Exercise aim =>
Look below for the line holding "X126263400Y-96890840D03*" and the line holding "X120489980Y-119753380D02*". Transcribe exactly those lines and all lines between them, nothing more.

Dataset content =>
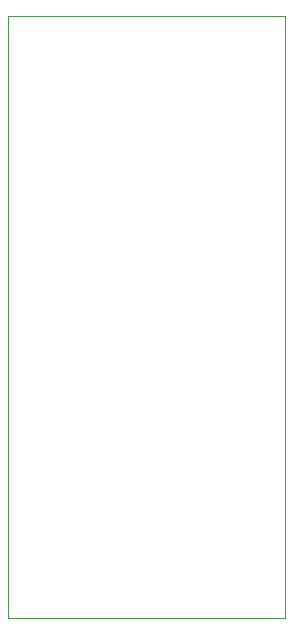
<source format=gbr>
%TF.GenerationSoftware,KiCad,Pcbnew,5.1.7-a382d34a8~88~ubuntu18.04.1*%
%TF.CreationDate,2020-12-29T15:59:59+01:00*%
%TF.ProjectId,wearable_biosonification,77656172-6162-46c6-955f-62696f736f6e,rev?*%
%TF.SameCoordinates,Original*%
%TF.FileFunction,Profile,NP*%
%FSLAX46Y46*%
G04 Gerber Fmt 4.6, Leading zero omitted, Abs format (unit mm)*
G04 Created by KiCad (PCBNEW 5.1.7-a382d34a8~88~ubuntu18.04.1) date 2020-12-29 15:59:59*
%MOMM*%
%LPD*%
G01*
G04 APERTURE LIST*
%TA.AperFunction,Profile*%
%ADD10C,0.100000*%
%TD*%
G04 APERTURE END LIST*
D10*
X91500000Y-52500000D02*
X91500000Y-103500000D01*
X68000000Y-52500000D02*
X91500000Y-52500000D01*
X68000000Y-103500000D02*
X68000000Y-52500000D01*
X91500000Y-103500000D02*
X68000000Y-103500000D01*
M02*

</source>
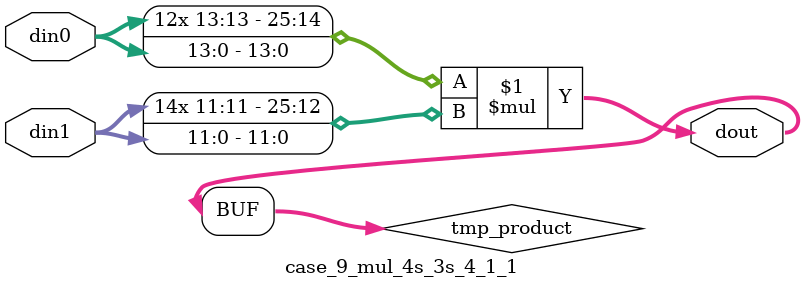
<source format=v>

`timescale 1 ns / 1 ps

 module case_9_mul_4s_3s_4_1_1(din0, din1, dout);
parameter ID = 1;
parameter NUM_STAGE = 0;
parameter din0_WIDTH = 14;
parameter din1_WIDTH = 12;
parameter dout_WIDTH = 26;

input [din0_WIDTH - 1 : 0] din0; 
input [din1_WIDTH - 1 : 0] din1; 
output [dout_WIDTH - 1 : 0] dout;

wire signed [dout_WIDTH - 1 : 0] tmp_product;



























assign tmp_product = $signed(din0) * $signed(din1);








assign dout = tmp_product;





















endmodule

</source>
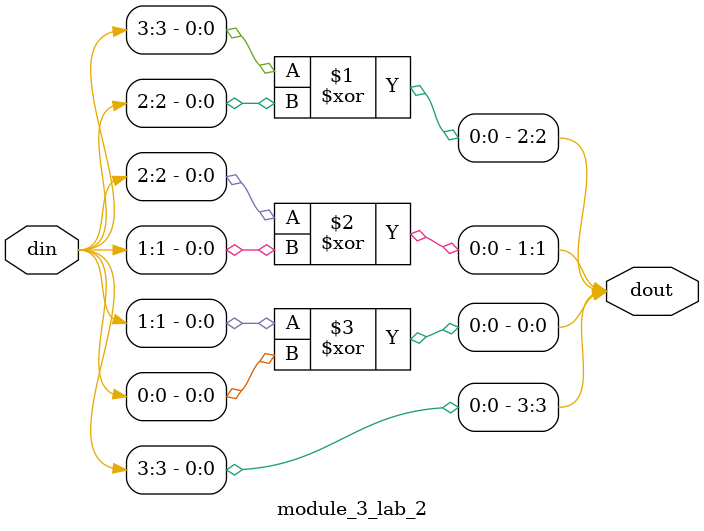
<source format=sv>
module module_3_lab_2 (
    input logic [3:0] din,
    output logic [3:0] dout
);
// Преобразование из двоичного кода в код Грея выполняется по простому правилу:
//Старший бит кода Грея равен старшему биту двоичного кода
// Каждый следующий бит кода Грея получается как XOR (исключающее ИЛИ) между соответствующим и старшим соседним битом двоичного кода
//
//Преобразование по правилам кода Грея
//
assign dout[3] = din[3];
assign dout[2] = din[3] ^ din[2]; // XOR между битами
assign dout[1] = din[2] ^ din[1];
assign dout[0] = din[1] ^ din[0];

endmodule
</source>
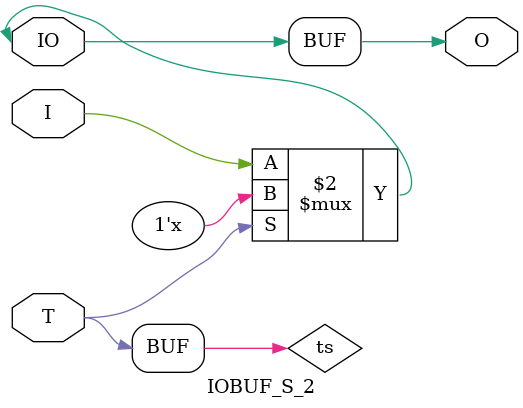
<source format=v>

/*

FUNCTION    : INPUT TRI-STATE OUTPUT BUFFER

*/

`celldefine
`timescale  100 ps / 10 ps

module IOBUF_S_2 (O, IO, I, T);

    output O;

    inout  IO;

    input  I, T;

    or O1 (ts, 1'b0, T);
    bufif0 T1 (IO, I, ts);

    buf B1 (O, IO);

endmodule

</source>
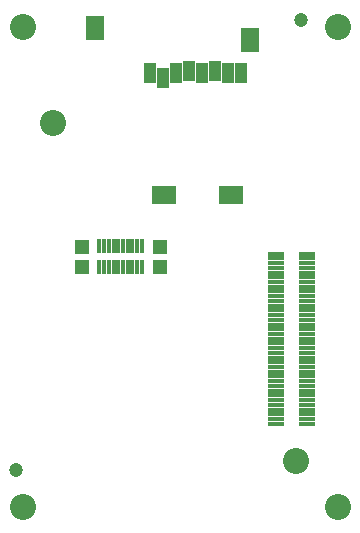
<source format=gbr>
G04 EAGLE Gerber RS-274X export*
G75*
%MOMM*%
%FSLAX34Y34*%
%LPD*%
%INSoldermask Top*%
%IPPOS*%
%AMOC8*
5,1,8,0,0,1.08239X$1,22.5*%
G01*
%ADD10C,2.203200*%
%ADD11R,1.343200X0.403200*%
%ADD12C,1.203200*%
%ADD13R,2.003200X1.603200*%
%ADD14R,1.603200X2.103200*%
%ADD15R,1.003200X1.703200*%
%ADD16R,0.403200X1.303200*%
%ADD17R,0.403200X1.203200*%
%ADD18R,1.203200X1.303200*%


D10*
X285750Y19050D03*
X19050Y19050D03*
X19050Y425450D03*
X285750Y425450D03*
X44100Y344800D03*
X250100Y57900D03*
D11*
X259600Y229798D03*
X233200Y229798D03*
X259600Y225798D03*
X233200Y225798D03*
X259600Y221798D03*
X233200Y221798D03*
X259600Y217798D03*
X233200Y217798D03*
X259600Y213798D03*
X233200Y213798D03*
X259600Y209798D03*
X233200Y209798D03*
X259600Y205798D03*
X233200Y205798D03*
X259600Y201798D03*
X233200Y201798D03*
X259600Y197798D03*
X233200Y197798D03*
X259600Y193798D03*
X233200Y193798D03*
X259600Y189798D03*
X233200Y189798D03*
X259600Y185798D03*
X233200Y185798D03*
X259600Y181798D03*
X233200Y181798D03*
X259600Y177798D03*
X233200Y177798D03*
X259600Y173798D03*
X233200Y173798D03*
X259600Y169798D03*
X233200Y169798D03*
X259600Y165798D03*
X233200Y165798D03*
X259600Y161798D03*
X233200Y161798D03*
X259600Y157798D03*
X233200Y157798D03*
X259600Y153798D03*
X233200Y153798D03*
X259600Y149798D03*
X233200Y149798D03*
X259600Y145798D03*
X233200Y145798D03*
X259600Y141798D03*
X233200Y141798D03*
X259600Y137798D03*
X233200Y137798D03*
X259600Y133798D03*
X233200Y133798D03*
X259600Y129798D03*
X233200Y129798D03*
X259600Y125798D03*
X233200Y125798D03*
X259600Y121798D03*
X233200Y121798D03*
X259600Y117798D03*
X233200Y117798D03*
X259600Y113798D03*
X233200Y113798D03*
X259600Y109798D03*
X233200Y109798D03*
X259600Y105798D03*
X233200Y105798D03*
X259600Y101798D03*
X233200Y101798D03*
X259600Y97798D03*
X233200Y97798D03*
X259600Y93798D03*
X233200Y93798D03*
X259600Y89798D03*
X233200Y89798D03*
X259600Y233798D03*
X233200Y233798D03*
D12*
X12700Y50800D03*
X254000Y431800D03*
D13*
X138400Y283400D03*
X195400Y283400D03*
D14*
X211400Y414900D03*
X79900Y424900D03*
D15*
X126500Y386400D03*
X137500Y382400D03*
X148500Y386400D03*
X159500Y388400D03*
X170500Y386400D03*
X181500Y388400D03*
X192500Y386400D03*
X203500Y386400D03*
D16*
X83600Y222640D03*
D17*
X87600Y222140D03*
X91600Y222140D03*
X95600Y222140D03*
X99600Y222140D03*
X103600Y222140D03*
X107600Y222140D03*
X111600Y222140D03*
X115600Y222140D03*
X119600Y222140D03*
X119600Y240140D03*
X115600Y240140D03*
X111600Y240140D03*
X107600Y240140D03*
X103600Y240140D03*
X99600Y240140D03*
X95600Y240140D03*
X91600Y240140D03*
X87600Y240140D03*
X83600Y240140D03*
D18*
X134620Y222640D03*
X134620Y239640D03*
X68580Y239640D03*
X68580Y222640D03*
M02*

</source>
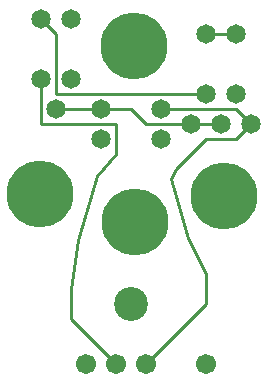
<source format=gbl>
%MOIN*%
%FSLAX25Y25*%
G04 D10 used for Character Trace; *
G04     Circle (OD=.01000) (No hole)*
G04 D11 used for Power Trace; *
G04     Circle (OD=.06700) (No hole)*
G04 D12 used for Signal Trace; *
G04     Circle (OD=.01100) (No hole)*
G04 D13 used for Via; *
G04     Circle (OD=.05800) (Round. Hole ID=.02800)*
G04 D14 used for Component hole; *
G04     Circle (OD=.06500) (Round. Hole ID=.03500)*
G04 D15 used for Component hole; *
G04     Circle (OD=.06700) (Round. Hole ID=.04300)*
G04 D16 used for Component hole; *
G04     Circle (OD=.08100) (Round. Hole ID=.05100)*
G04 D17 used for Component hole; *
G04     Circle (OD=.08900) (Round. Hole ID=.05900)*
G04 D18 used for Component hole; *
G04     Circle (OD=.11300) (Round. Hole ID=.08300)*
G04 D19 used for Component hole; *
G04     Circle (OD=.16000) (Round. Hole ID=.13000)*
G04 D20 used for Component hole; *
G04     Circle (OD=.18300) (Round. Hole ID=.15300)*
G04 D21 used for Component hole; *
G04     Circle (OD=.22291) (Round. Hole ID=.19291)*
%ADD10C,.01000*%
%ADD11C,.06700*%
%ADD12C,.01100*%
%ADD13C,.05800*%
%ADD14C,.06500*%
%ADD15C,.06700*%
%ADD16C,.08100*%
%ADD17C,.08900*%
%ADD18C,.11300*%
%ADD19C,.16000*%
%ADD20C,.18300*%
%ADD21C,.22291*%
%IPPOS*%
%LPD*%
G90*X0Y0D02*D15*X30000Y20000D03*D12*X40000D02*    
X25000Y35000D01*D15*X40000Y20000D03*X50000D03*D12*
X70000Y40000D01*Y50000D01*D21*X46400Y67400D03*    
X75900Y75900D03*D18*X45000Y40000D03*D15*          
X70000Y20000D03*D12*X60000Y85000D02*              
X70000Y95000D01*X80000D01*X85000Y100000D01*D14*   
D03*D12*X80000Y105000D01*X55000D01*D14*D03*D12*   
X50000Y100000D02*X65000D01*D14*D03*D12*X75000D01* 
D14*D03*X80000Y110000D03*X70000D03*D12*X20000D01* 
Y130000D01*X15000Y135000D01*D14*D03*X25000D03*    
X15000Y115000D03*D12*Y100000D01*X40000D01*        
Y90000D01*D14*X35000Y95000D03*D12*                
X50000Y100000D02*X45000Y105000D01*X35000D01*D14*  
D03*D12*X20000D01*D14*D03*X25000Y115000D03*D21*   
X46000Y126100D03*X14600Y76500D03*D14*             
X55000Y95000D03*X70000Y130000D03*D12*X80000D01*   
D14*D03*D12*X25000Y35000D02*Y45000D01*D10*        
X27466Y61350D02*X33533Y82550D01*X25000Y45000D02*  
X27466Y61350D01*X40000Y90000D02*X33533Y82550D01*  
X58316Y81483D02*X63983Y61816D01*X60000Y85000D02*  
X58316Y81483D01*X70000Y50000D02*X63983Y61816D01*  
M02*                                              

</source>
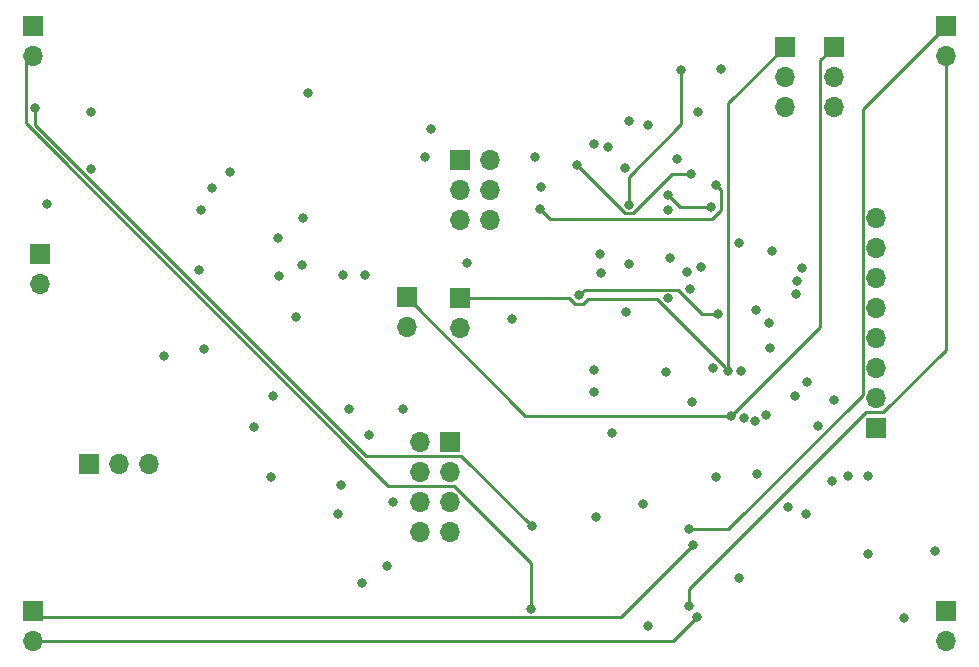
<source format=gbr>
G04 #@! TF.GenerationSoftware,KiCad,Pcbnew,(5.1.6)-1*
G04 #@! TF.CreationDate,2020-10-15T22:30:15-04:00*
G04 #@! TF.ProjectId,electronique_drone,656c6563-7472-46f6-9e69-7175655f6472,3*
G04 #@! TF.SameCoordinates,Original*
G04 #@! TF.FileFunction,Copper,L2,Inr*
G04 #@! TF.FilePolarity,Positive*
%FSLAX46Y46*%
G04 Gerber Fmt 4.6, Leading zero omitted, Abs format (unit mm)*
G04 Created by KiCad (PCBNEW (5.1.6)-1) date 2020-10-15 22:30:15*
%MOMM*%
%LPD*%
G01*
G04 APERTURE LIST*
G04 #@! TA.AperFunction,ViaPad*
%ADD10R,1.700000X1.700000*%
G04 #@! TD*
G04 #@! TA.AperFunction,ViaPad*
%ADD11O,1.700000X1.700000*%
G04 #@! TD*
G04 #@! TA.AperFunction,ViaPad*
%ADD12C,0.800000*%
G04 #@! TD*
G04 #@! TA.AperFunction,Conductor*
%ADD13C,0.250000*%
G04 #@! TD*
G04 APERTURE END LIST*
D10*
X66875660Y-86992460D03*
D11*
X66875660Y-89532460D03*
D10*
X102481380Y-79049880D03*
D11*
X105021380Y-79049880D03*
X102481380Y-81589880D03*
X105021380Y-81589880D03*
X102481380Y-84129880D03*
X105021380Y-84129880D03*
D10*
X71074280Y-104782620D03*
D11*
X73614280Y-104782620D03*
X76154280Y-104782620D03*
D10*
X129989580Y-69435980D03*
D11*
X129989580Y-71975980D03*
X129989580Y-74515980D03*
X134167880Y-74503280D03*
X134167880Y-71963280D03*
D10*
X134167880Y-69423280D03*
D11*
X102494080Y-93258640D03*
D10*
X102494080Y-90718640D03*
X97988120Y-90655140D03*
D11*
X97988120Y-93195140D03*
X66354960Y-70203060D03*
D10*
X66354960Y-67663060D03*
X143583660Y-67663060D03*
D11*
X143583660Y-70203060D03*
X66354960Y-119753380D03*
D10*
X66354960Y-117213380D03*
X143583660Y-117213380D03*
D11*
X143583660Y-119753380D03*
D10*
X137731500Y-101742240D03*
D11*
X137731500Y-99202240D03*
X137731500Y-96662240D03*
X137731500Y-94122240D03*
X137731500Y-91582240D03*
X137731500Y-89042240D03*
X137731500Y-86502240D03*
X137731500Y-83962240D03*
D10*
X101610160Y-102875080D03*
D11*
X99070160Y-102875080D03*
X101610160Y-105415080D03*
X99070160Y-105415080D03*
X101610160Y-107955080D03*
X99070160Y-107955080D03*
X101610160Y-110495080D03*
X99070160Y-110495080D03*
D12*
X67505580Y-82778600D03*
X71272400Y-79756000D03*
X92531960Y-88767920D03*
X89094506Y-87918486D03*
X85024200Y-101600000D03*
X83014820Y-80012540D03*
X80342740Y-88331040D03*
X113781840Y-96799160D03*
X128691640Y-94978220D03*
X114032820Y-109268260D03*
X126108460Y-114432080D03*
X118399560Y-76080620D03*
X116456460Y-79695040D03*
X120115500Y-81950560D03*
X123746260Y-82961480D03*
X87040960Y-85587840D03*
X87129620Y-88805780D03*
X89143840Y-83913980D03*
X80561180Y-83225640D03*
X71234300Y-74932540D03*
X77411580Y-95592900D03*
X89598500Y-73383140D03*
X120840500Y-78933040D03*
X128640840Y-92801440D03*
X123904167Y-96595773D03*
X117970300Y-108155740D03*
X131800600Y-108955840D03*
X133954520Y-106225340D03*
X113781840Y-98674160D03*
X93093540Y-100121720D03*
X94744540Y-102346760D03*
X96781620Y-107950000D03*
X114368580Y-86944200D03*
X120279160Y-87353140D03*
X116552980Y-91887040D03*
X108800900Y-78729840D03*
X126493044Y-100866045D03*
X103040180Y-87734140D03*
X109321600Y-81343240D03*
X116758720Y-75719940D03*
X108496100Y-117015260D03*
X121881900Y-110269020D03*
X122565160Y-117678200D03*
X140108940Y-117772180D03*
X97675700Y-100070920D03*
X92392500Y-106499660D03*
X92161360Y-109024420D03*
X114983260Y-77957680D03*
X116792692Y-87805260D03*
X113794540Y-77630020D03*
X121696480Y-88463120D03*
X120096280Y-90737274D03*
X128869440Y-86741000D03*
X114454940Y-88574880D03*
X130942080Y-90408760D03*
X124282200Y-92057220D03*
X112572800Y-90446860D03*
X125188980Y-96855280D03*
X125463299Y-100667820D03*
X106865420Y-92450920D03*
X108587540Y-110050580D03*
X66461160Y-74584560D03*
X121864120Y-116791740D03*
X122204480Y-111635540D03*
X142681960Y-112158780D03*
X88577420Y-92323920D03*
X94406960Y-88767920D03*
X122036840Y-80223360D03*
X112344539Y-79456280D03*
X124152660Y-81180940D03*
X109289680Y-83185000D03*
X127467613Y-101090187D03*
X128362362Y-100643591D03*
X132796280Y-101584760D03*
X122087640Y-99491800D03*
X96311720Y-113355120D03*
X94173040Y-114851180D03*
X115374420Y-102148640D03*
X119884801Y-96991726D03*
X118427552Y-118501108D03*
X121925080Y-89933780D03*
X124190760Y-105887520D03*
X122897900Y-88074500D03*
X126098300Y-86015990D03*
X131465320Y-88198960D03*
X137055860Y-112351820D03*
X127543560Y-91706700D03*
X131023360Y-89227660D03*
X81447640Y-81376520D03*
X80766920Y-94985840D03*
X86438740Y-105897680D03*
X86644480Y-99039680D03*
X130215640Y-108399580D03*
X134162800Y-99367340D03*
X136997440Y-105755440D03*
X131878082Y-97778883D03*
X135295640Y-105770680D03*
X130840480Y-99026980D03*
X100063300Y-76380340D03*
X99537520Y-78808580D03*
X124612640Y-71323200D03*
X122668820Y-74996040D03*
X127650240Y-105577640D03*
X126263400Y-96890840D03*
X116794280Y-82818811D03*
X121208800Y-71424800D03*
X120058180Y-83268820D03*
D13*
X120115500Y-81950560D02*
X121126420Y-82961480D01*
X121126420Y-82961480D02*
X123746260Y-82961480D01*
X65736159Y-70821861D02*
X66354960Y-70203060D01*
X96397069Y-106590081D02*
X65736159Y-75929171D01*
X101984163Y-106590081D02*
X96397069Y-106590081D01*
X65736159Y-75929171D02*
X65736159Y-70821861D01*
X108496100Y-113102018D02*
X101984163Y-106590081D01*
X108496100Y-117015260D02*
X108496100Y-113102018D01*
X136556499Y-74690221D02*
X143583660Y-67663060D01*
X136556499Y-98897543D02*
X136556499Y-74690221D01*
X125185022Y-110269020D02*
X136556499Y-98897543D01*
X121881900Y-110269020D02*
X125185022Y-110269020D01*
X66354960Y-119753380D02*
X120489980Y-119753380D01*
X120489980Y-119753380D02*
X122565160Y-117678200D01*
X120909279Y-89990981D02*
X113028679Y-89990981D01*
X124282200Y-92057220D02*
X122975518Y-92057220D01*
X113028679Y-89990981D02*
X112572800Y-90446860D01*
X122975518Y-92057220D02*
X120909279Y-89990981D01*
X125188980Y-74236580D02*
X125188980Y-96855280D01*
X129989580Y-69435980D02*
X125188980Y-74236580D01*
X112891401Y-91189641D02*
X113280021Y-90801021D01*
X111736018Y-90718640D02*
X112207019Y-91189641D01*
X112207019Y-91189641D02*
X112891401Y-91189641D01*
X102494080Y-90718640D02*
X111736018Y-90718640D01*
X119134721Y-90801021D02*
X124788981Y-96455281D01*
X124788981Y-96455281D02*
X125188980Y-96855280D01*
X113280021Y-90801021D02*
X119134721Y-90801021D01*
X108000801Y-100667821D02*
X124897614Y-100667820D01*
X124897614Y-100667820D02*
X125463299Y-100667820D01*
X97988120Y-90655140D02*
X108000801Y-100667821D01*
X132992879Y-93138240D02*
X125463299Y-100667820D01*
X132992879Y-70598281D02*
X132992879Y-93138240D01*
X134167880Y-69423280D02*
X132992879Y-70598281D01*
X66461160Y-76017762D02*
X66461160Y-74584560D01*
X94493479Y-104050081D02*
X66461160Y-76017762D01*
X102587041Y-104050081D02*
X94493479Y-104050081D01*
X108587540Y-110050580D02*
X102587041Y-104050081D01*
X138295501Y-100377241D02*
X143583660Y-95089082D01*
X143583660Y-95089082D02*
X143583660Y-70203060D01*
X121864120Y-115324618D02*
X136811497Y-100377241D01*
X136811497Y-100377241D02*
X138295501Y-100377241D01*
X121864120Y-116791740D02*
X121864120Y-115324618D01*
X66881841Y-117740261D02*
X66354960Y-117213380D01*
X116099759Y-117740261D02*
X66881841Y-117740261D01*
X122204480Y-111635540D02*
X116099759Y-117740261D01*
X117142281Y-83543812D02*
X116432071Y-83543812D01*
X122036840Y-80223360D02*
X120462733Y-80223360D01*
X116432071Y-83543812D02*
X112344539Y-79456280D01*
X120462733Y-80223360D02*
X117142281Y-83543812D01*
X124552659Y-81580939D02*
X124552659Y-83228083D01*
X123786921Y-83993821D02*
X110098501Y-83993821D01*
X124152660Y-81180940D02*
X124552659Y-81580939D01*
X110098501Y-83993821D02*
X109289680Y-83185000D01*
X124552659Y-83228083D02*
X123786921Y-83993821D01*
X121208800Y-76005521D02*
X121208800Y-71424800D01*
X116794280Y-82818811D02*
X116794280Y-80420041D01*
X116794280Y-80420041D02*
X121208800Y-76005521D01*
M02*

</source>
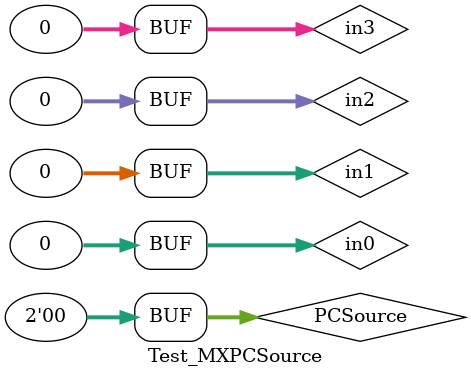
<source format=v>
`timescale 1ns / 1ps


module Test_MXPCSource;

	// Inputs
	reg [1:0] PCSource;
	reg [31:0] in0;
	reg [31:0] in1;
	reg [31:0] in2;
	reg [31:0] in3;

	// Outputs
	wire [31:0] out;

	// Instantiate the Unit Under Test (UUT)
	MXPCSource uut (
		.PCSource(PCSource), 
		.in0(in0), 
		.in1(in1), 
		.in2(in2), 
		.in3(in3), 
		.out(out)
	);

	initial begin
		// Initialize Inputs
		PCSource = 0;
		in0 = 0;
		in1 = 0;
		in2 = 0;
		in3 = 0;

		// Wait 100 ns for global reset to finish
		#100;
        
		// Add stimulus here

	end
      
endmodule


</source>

Output of the task =>
X126263400Y-96890840D03*
X116794280Y-82818811D03*
X121208800Y-71424800D03*
X120058180Y-83268820D03*
D13*
X120115500Y-81950560D02*
X121126420Y-82961480D01*
X121126420Y-82961480D02*
X123746260Y-82961480D01*
X65736159Y-70821861D02*
X66354960Y-70203060D01*
X96397069Y-106590081D02*
X65736159Y-75929171D01*
X101984163Y-106590081D02*
X96397069Y-106590081D01*
X65736159Y-75929171D02*
X65736159Y-70821861D01*
X108496100Y-113102018D02*
X101984163Y-106590081D01*
X108496100Y-117015260D02*
X108496100Y-113102018D01*
X136556499Y-74690221D02*
X143583660Y-67663060D01*
X136556499Y-98897543D02*
X136556499Y-74690221D01*
X125185022Y-110269020D02*
X136556499Y-98897543D01*
X121881900Y-110269020D02*
X125185022Y-110269020D01*
X66354960Y-119753380D02*
X120489980Y-119753380D01*
X120489980Y-119753380D02*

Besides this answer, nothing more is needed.